Archive for June, 2018
A customer had a report that read a handful of tables. He decided to write a stored procedure to return the same data as the tables. He planned to use “Set Datasource Location” to point the tables to the stored procedure, but soon realized that it wouldn’t work.
He could set the location of any ONE of the tables to the SP, but not all of them. If he tried to set the location of the second table to the same SP, Crystal would create a second instance of the SP and link it to the first, matching the links used in the original tables. I have never found a way to to set the location of several tables to a single query/view/SP.
So what is the best solution if you have to do this? Identify the table that provides the most fields to the report, and set the location of that table to the SP. That will map the largest group of fields automatically. The other tables will have to be removed and their fields added manually.
Another thing to keep in mind is that it is usually easier to change formulas than it is to delete and replace database fields on the report. So if one table is used primarily in formulas while another table provides raw fields for display, you might want to set the location of the table that provides the raw fields. Jamie Wiseman wrote an article years ago about creating reports that could be easily set to a new datasource. His method was to create a simple formula field for every database field used, then use those formulas for everything else in the report. I sometimes do this, and I call these “feeder” formulas. With Jamie’s method you can delete and add tables and then simply update the feeder formulas as needed.
The SAP Vancouver office celebrated the 25th anniversary of Crystal Reports last fall. They even sent me a commemorative pin as part of the celebration.
Now, in keeping with the ’25’ theme, they have asked TrustRadius to collect independent user reviews of Crystal Reports and Crystal Server. If you complete the process you get a $25 Amazon Gift Certificate.

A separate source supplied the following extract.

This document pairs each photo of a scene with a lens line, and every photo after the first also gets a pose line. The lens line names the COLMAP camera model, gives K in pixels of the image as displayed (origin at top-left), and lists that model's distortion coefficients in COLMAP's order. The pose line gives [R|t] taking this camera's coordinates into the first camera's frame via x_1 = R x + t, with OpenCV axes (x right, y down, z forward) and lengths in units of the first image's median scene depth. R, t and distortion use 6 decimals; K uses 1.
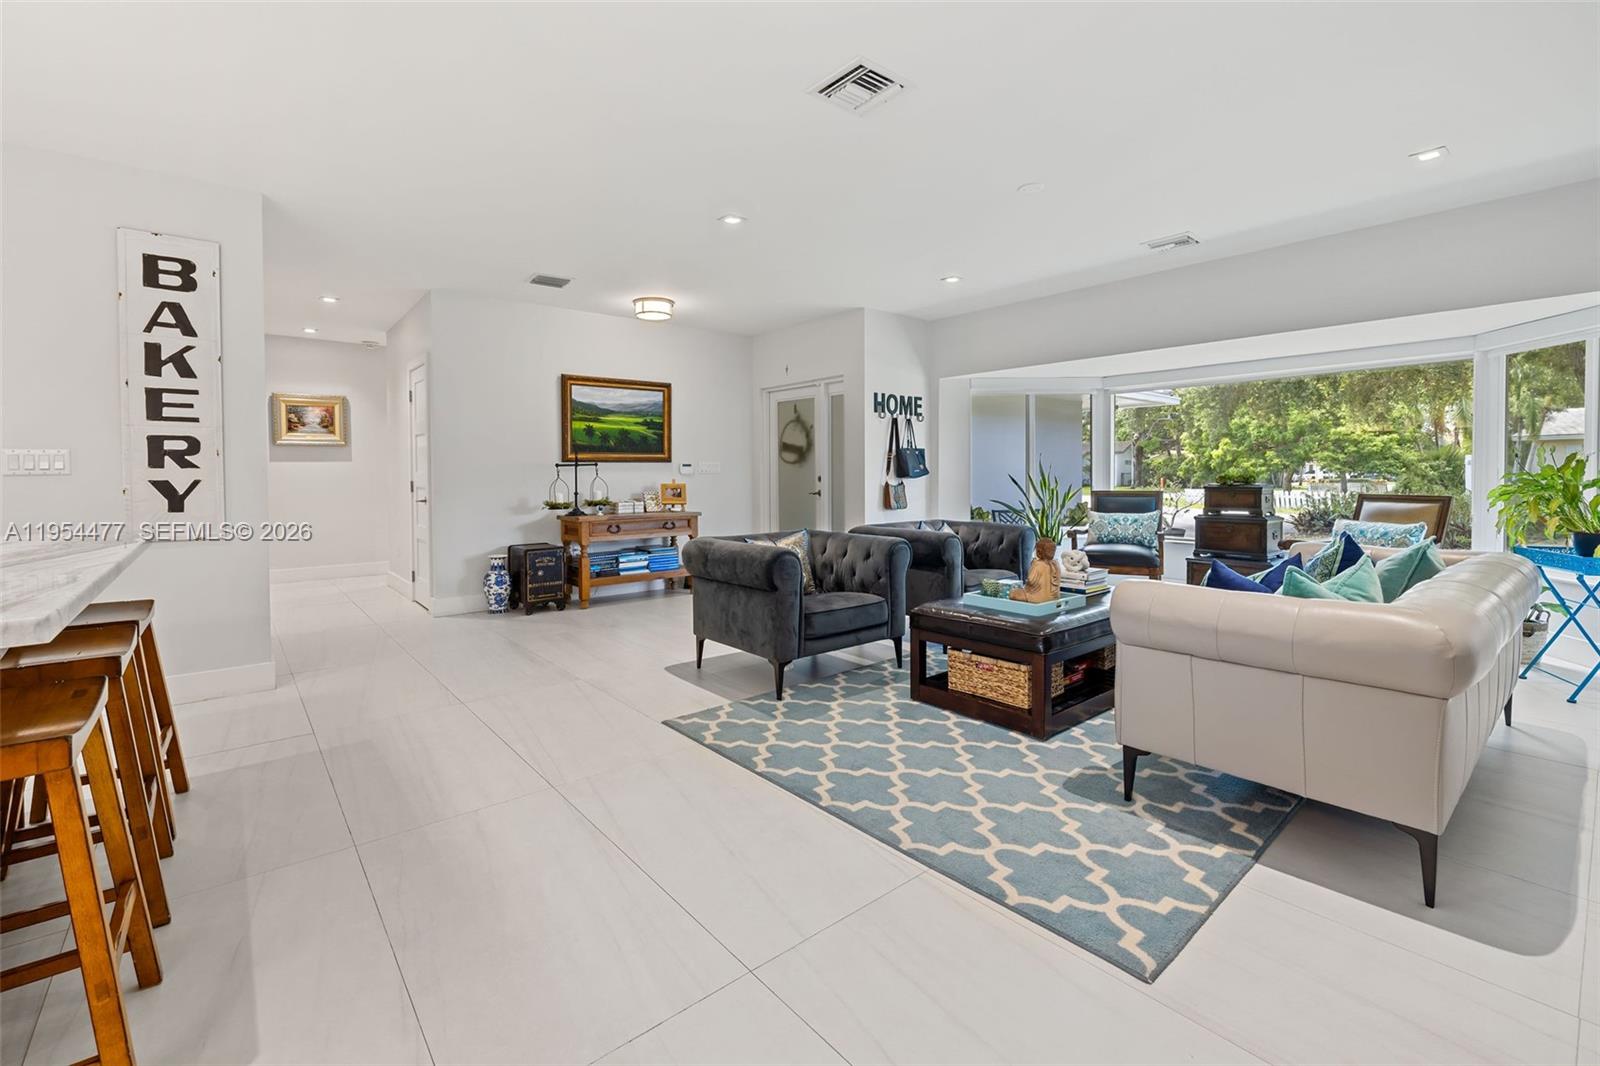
lens RADIAL K [[686.7, 0, 784.4], [0, 686.7, 472.0], [0, 0, 1]] dist [-0.003919, -0.000719]
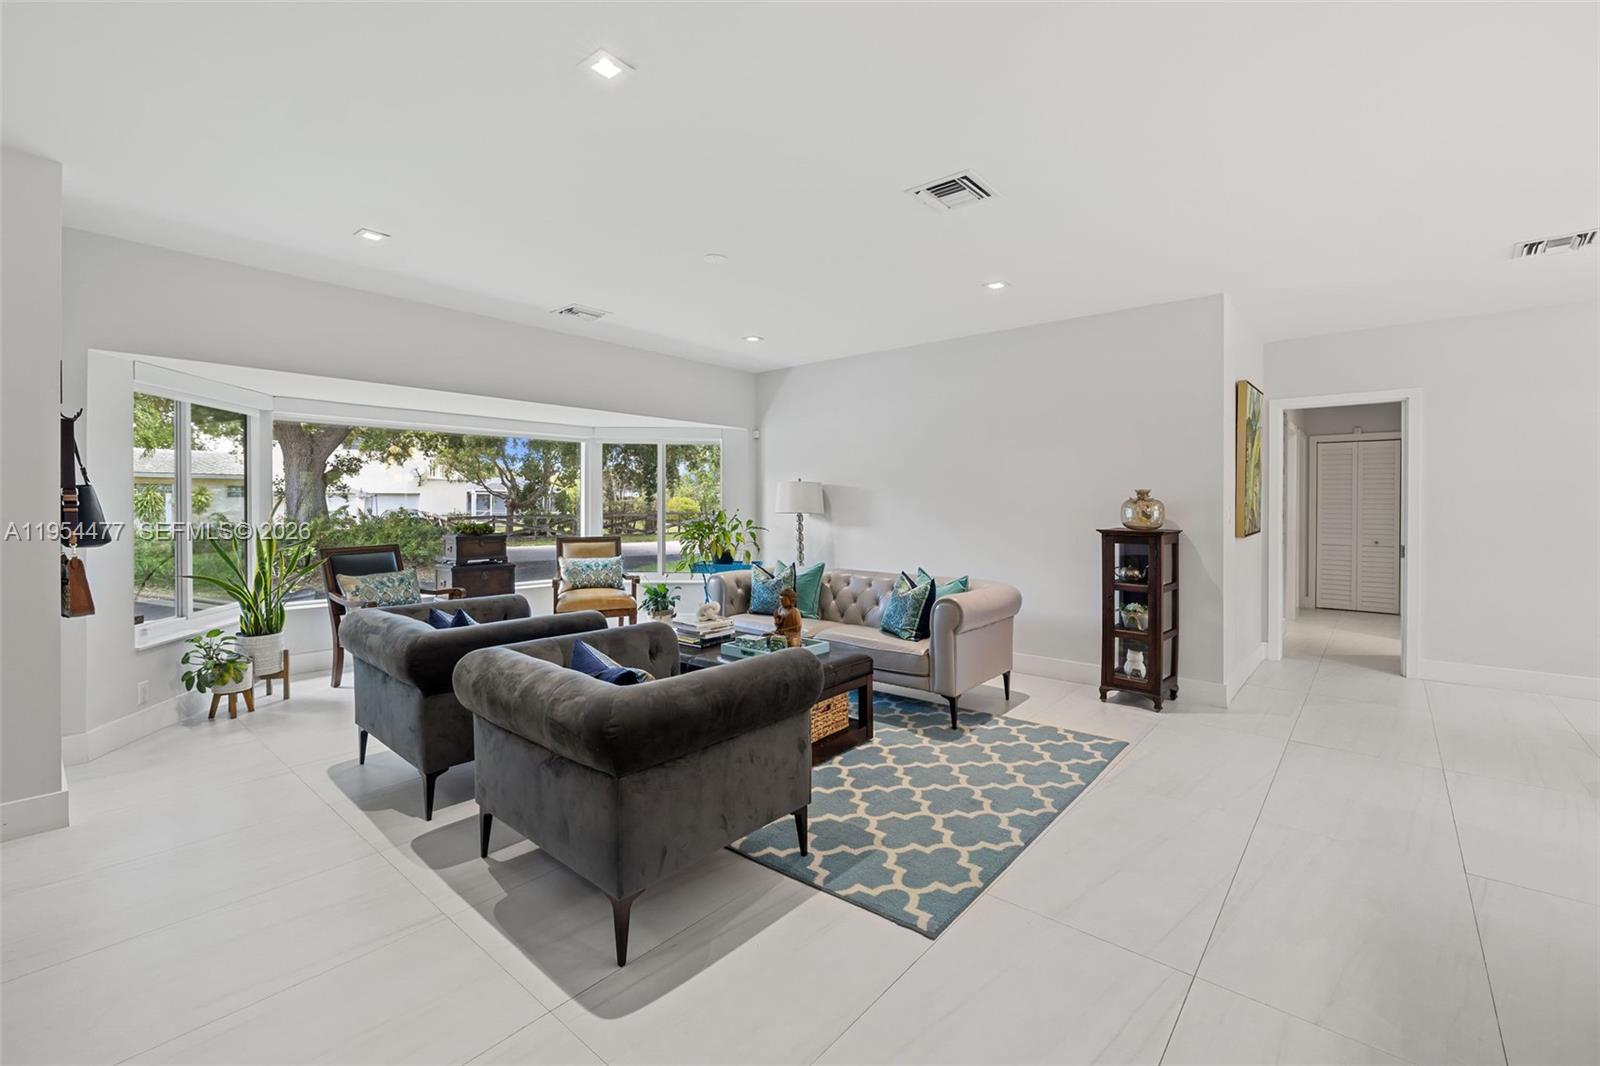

Note that these reviews are structured and very detailed. I wrote a review of Crystal Reports, both to support the product and so that I could write about the process for my readers. It took me about an hour to complete. There are 9 different sections to the review and many of the sections ‘recommend’ at least 50 words. The sections are:
- Use Case
- Data Sources
- Data Sharing
You can read my review here.
A few other notes.
1) TrustRadius is independent of SAP and SAP doesn’t see the reviews before they are published. However TrustRadius has to approve and publish your review before you get your gift card. It can take up to a week after your review is published to get the card.
2) Before you can start the process, you have to sign into TrustRadius using your LinkedIn account.
If you decide to write a review you can use this link. If you encounter any problems, let me know.
My customers use a wide variety of Crystal Reports versions. Just this past week I fixed a report for a customer using CRv8.5, which was released somewhere around 2001. There have been 8 newer releases since then and most have included new design features. Sometimes I forget which versions are needed to do certain things. Often I have tried to update a report for a customer, only to realize that my Plan A won’t work in their version. Whenever I need to check when a specific feature was introduced, I refer to the front page of my site which has links to my reviews for each new Crystal release. These articles include the list of new features for each version. But, this still means scrolling through through several pages to find each feature.
To make the process simpler I have created a grid that lists all of the new features added in the past 15 years, roughly 50. For each of the features I show when it was introduced, and which versions that support that feature. Not only will this help me identify which features I can use for specific customers, it will also help me answer questions about the value of upgrading. I can point a customer to the grid and they can quickly see all the features that have been added since their version. They can then decide if those features are worth the cost of the upgrade.
You can check out the grid on my site. The features listed in blue are the ones I use the most.
One of my readers, Jiri Bus, needed a thesis project. He decided to write an application that performed a detailed comparison between two reports and showed all the differences. He calls it rpt_diff and released it under the MIT open source license. I recently wrote up a simple method that relies on the features included in the “Report Definition” export. Jiri’s project takes a deeper dive into the object model and includes many more features for comparison.
His application is free but it takes a few extra steps to deploy and use. Here is what you need to do to use rpt_diff:
1) Download and install the 32-bit Crystal Reports runtime for .net.
2) Download and install KDiff or another equivalent program for comparing text files.
3) Create a new folder for the rpt_diff application file and associated files.
4) Download the (already compiled) rpt_diff.exe and place it in the new folder (no need to install it).
5) Place the two reports you want to compare into that same new folder.
6) Right click on my sample batch file and download it in the same new folder:
(Note – if you just click on the file link the file will open in the browser rather than downloading.)
7) Edit the batch file so that it has the correct path to KDiff and the correct names of the two rpt files to compare.
8) Save the modified batch file, close the file and then run it by double-clicking on it.
You should see two XML files open in KDiff, with all their differences color coded.
Any time you want to compare another pair of files, just copy them to this folder and put their names into the batch file.
And thanks again to Jiri Bus for sharing his work.